Source records
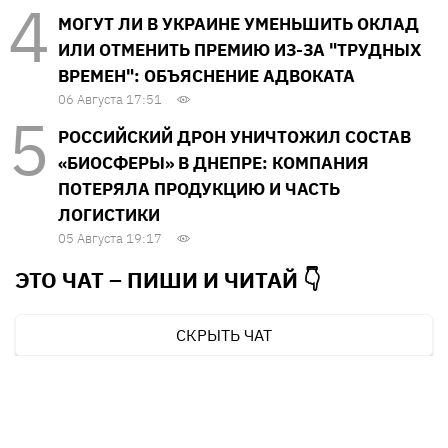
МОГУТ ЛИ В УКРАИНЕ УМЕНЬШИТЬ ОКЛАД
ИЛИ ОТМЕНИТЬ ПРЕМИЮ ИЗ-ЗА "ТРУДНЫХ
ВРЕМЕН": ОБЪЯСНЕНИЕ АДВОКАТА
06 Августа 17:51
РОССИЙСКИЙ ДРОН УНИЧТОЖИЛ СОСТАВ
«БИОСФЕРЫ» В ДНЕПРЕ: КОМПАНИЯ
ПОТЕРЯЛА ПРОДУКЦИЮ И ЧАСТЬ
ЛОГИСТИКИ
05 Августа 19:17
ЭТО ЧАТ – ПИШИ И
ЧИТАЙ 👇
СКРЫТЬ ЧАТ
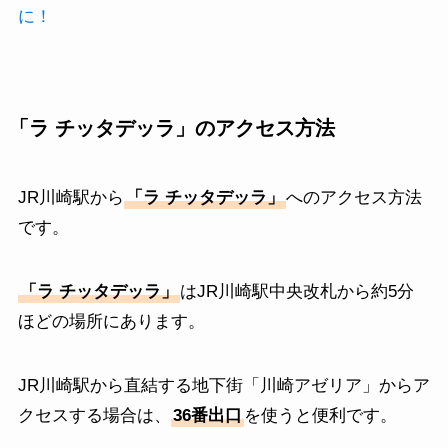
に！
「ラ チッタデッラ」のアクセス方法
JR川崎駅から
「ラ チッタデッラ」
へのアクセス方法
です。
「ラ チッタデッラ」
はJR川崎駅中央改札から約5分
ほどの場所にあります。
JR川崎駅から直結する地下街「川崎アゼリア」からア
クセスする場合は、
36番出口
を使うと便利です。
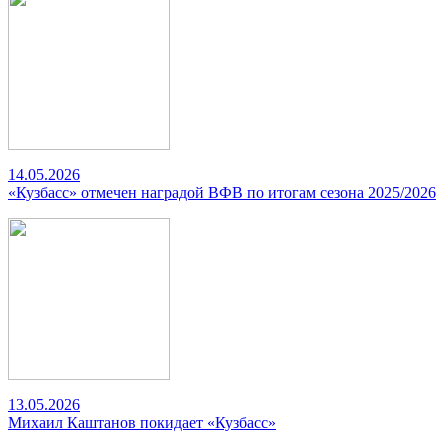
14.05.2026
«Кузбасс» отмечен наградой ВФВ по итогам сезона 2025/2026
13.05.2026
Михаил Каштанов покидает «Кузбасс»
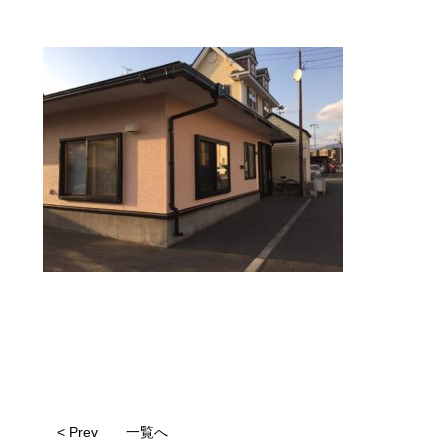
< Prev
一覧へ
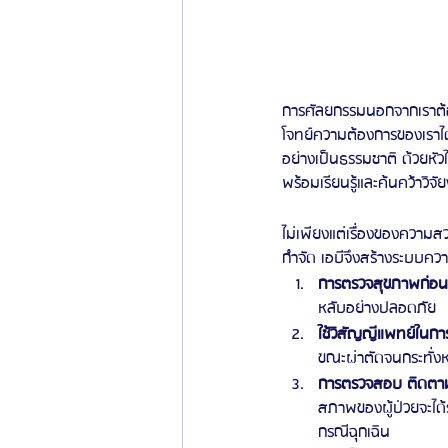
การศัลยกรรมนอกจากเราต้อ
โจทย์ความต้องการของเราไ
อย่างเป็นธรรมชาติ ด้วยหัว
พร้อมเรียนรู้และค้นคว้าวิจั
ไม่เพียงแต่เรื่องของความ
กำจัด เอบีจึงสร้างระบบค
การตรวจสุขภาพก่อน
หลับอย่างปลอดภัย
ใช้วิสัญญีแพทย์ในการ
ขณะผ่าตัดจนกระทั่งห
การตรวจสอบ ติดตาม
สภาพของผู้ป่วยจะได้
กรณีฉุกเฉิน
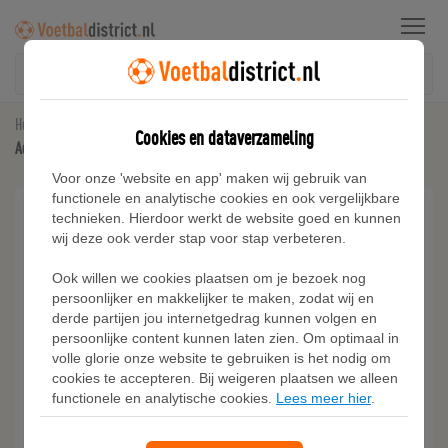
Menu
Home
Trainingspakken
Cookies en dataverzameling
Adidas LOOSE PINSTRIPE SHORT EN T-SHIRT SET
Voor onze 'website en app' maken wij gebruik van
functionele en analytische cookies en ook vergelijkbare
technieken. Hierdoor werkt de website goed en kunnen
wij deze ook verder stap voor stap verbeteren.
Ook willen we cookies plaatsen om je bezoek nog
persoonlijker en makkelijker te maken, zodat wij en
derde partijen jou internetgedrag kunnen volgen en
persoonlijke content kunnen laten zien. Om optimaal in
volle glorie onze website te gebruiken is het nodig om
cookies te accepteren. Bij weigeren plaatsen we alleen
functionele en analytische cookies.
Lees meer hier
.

...

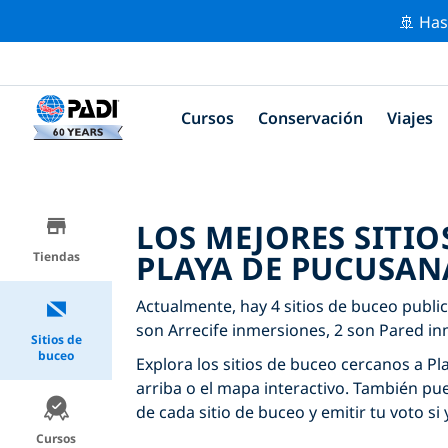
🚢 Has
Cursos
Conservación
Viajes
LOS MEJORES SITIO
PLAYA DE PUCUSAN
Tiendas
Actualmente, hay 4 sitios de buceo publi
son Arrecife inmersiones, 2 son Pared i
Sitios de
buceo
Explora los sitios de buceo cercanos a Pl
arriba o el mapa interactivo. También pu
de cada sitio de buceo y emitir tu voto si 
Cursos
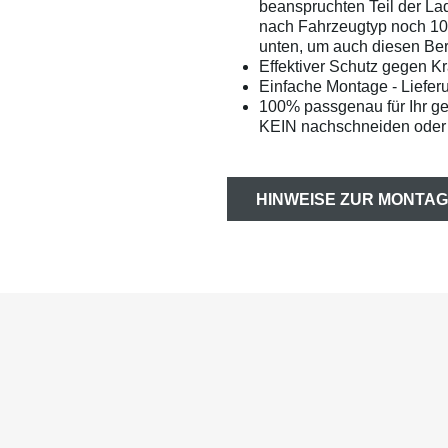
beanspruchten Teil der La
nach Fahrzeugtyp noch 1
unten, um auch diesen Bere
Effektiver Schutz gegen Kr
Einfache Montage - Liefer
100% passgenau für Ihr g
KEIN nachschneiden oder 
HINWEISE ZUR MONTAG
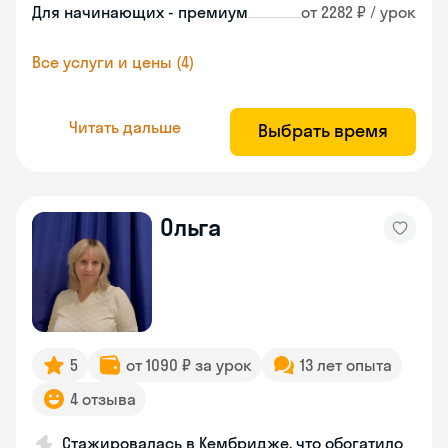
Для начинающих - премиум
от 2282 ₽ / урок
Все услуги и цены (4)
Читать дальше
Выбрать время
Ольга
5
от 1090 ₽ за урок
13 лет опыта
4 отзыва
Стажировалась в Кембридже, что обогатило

* * *

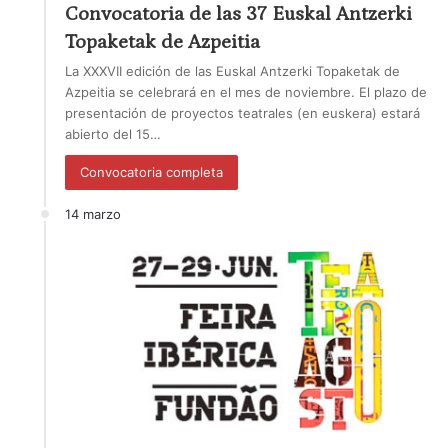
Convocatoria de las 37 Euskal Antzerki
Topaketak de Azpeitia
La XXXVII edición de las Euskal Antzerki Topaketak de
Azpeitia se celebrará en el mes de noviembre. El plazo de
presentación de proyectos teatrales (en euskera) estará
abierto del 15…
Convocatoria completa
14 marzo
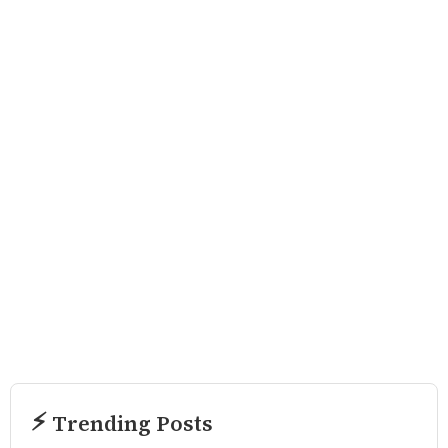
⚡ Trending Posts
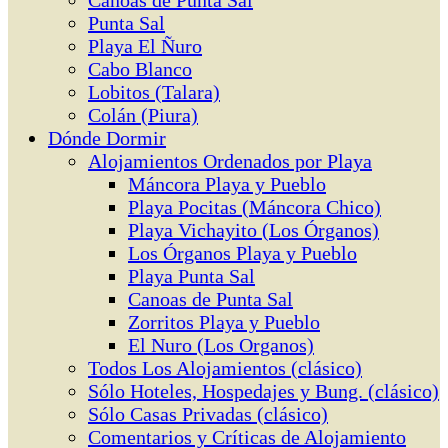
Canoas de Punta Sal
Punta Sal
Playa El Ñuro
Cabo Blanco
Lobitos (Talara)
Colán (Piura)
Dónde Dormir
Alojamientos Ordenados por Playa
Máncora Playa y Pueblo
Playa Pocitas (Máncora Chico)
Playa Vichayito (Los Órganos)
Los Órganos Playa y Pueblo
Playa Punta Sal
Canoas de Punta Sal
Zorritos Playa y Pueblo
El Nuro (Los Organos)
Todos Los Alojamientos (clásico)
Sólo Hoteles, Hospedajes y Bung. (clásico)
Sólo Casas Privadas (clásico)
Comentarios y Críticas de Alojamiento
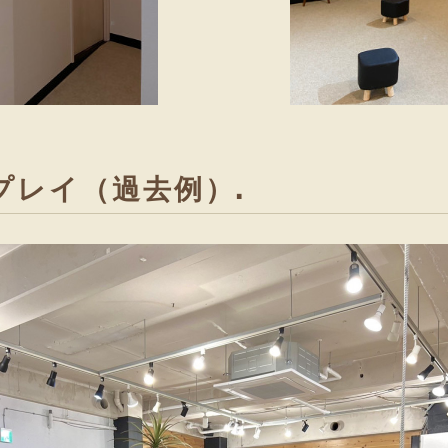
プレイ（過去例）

# ACTIVITY
From the records above, extract the lines from the one holding "กำจัด เอบีจึงสร้างระบบค" through the one holding "volle glorie onze", word for word; omit the pictures.

# EXPECTED OUTPUT
กำจัด เอบีจึงสร้างระบบค
การตรวจสุขภาพก่อน
หลับอย่างปลอดภัย
ใช้วิสัญญีแพทย์ในการ
ขณะผ่าตัดจนกระทั่งห
การตรวจสอบ ติดตาม
สภาพของผู้ป่วยจะได้
กรณีฉุกเฉิน
Menu
Home
Trainingspakken
Cookies en dataverzameling
Adidas LOOSE PINSTRIPE SHORT EN T-SHIRT SET
Voor onze 'website en app' maken wij gebruik van
functionele en analytische cookies en ook vergelijkbare
technieken. Hierdoor werkt de website goed en kunnen
wij deze ook verder stap voor stap verbeteren.
Ook willen we cookies plaatsen om je bezoek nog
persoonlijker en makkelijker te maken, zodat wij en
derde partijen jou internetgedrag kunnen volgen en
persoonlijke content kunnen laten zien. Om optimaal in
volle glorie onze website te gebruiken is het nodig om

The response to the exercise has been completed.